■ EXTRACTED MATERIAL
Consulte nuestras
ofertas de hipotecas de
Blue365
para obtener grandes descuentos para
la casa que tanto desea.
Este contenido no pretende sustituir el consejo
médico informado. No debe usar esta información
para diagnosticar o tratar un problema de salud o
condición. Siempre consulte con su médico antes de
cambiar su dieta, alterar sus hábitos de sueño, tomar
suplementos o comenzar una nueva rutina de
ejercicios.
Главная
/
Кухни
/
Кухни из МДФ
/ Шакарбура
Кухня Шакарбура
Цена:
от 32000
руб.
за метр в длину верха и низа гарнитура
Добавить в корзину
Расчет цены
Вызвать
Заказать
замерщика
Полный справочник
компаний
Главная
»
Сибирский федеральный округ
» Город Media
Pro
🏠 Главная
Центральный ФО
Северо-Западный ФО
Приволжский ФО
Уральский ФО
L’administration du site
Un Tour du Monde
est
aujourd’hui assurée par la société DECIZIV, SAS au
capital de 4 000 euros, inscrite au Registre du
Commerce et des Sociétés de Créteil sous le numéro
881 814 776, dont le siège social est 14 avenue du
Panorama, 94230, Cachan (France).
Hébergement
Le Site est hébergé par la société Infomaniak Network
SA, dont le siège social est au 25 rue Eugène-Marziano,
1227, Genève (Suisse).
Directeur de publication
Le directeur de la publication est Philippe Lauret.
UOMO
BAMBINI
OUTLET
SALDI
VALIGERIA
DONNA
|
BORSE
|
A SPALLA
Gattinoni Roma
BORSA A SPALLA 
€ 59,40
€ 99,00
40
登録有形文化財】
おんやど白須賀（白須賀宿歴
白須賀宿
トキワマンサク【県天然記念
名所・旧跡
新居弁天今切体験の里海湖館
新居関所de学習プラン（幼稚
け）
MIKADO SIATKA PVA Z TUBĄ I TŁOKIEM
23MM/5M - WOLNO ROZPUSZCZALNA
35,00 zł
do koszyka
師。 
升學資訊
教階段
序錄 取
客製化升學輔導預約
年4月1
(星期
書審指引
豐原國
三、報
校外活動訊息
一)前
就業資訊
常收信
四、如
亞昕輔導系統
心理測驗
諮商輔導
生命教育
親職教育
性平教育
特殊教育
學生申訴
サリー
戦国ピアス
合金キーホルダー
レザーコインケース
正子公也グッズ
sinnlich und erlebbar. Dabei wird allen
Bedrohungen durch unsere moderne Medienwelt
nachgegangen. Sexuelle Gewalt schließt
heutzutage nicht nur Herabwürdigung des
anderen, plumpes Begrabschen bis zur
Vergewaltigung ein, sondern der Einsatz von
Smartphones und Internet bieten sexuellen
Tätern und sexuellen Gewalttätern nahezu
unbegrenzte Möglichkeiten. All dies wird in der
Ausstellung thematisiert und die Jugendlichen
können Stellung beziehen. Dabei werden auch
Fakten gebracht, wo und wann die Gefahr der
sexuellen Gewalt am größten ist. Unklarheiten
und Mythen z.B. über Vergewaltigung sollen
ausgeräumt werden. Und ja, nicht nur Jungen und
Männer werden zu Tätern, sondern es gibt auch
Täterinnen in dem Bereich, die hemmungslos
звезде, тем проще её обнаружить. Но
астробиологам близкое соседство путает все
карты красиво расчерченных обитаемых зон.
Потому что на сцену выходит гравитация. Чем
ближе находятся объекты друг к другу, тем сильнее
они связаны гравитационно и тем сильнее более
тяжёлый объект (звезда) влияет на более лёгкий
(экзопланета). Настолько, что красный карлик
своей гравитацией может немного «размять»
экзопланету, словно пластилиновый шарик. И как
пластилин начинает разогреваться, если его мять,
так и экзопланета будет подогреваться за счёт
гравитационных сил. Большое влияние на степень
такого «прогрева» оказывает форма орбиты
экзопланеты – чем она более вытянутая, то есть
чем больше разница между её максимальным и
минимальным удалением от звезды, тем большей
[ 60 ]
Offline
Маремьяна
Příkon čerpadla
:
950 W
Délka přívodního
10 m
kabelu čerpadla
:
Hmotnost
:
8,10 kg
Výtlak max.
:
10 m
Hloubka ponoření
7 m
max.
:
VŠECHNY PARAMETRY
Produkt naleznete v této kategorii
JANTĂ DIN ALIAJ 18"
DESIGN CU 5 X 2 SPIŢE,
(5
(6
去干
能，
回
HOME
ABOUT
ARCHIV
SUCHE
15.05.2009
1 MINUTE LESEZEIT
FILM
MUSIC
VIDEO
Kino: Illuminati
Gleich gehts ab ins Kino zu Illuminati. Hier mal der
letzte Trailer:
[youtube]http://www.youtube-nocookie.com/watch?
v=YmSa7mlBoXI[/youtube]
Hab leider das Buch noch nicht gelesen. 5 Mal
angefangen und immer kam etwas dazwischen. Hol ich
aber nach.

■ WORK INSTRUCTIONS
Take the lines above from the one containing "минимальным удалением от звезды, тем большей" to the one containing "Produkt naleznete v této kategorii" and retype them exactly, both ends included, with nothing added.

■ TASK ANSWER
минимальным удалением от звезды, тем большей
[ 60 ]
Offline
Маремьяна
Příkon čerpadla
:
950 W
Délka přívodního
10 m
kabelu čerpadla
:
Hmotnost
:
8,10 kg
Výtlak max.
:
10 m
Hloubka ponoření
7 m
max.
:
VŠECHNY PARAMETRY
Produkt naleznete v této kategorii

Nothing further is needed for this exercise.